The girls’ wheeze of an App was of annoying noises like a fingernail scratching a blackboard, screeching, a bunch of women shouting each other down and most unfathomable of all, an elephant barking like a dog. That this masochistic bummer of an idea, oddly named AMPI-AP, eventually won with over 10,000 downloads is a mystery besides which quantum theory looks easy peasy.
Dismissing out of hand the rather likely explanation that the sudden surge in downloads was due to a mention in the biggest on-line Apps listing in the business, which the boys failed to get, the Omniscient One knew infallibly that the reason the girls’ won was that their irritating sounds had more global appeal than the funny dialects on SLANGALANG. Now I’m no expert here but as I understand it, the primary requirement in internet based marketing is getting
noticed, being
found and this can't be
content driven in the first instance. It arises from links, connections of precisely the kind they had accessed with their Apps-listing deal.

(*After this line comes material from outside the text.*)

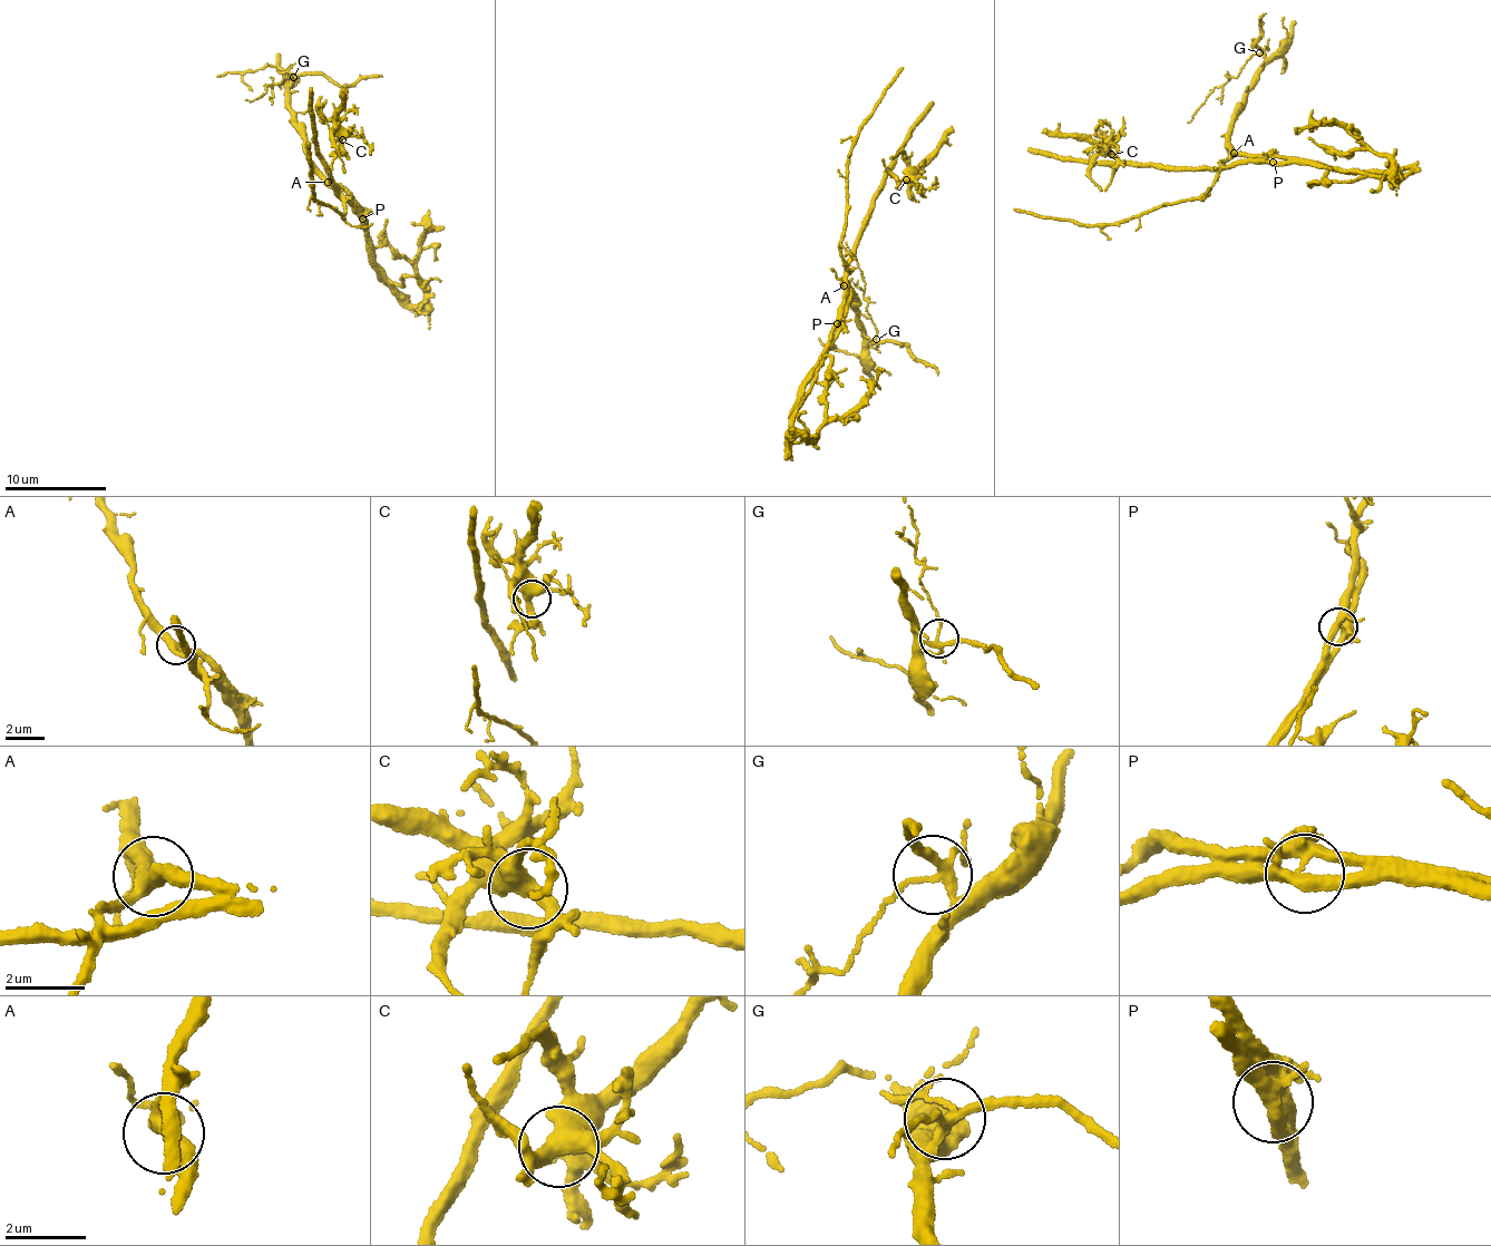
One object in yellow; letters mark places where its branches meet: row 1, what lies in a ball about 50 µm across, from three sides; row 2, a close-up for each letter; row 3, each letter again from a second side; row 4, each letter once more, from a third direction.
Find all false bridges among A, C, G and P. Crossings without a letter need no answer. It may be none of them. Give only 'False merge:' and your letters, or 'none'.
False merge: P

The oddity of the numbers here needed some proper analysis not just an airy wave of a Papal hand. The boys were beating the girls 3-1 after 6 hours then lost 3-1 after 24. As I've said above, this by definition cannot be
content based. Their sudden surge in downloads sounded as if it was probably directly driven by a mention in one of the most widely seen Apps sites on the net.
Personally I think the girls missed a trick. If instead of random animal noises they had been bolder they could have picked the sound of animal farts – from a squeaky mouse to a thundering elephant – they would have gone viral. Little boys of all ages would have lapped it up.
To end on a positive note I am pleased to report that I was right about Helen: now she’s got rid of the poker she is much more relaxed and comes over so far anyway, as rather nice with a charming regional accent. No hope for a winner there then.